The number one risk is oxidation which could be from the cork leaking or light exposure/ natural degradation. If leakage was severe you will have mold which you can see. Oxidation at low levels, especially combined with long lasting tannic notes enhances the complexity. It will not kill you.

Since this is grandfather’s I wood look for an event where you can share with the cousins, which is basically what I did with my mom’s fruit wines.
Time for good memories, this post has me tearing up.
 
Well I’m no expert, but I have seen wine in stores that were “discovered” and are so old the bottles are not uniform in shape. At $200+ /bottle they better be drinkable and actually taste good, right?

From what I understand, the quality of the cork and how it was stored will be factors in how it is to drink. What a nice way to remember your Grandfather, if it tastes unpleasant after all this time doesn’t actually mean he was not a skillful winemaker. So yes open, sniff and sip, hopefully enjoy.
 
We recently tried some cherries that my father-in-law put up in moonshine in the 1970's. We moved from Pittsburgh to Dayton, OH to Rochester, NY and then to Columbus, OH and toted these cherries with us with each move. At Thanksgiving, we opened a jar and had them with our dessert. They were great and our grandsons got to try something made by their great-grandfather, who had passed away in 1987, long before they were born.

PS: The moonshine was still good too!
 
A few years ago I was preparing some entries for a wine competition and came across a French/American hybrid rosé I produced by the skin contact method and bottled in 1987. It had been stored upside down, and the neck was filled with lees.

I took it to the competition as something to share with the other winemakers while judging was going on, just to see what a 30 year old homemade wine tasted like.

I popped the cork upside down which flushed out the lees and left us with 3/4ths of the bottle.
Much to everyone’s surprise it not only looked and tasted good, but it was sparkling!

After the competition was over (I took home a blue ribbon) we took advantage of the three judges and got their expert opinions on this on lost bottle of wine. I expected they would detect a corked taste, or some sulfur from sitting on the lees for decades.
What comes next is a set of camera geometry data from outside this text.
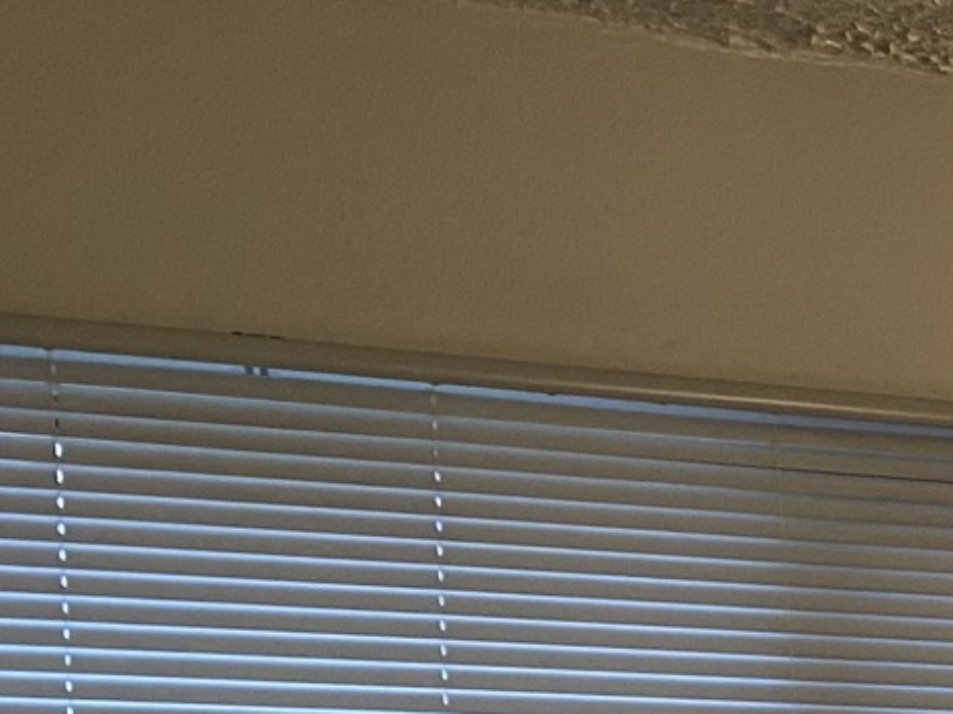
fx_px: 3138
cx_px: 1961
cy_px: 1244
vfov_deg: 12.0
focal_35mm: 114
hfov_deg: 14.2
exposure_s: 1/60
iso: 100
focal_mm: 4.25
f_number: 1.8
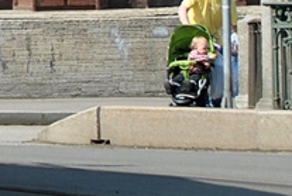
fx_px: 2252
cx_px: -390
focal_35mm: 277
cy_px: -233
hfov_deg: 7.0
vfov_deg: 4.9
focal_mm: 32
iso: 100
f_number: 8
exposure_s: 1/250
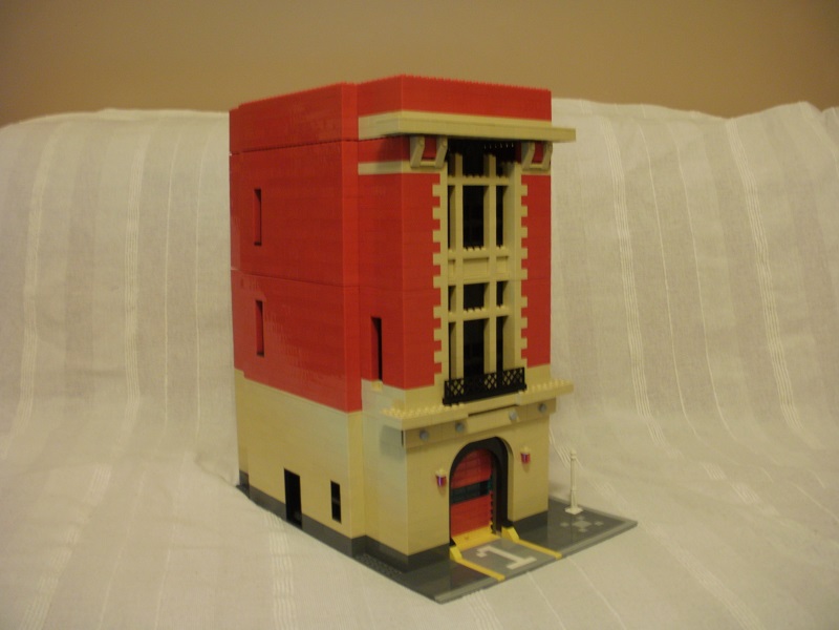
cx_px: 420
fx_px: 873
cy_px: 315
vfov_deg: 39.7
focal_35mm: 36
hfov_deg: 51.4
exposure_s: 1/2
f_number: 3.5
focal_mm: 6.3
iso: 125
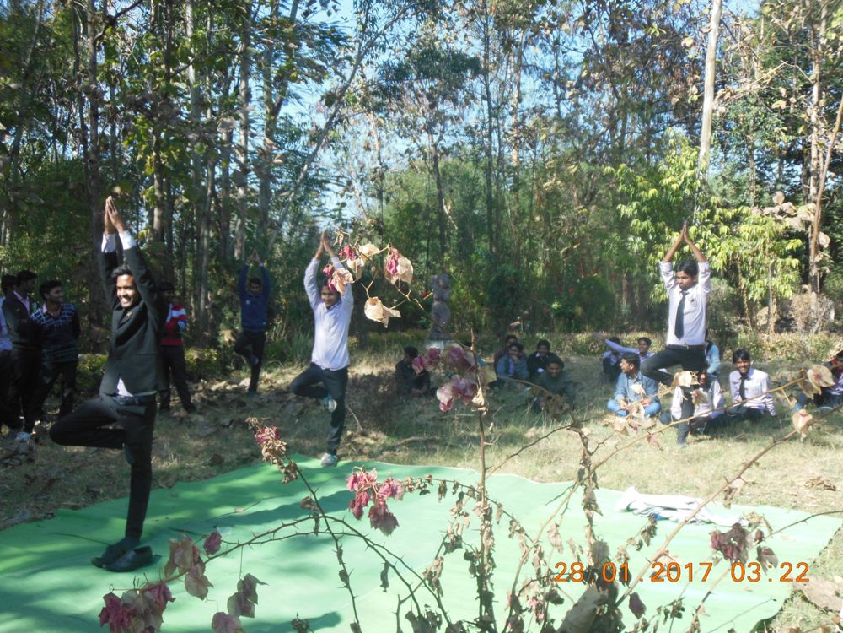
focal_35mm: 38
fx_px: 925
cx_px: 422
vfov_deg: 37.7
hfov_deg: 49.0
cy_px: 316
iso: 125
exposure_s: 1/400
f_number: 3.6
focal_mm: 6.8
They did not. They loved it.

I figured the tartrate crystals formed a crust over the lees and protected the wine from bad flavors. It was carbonated because it was stored under 5 cases of wine which kept the cork from popping out, and I never kill my wines with sulfates before bottling (I’m not going to kill any of my “babies”.)

This is the sort of experience that makes home winemaking so much fun.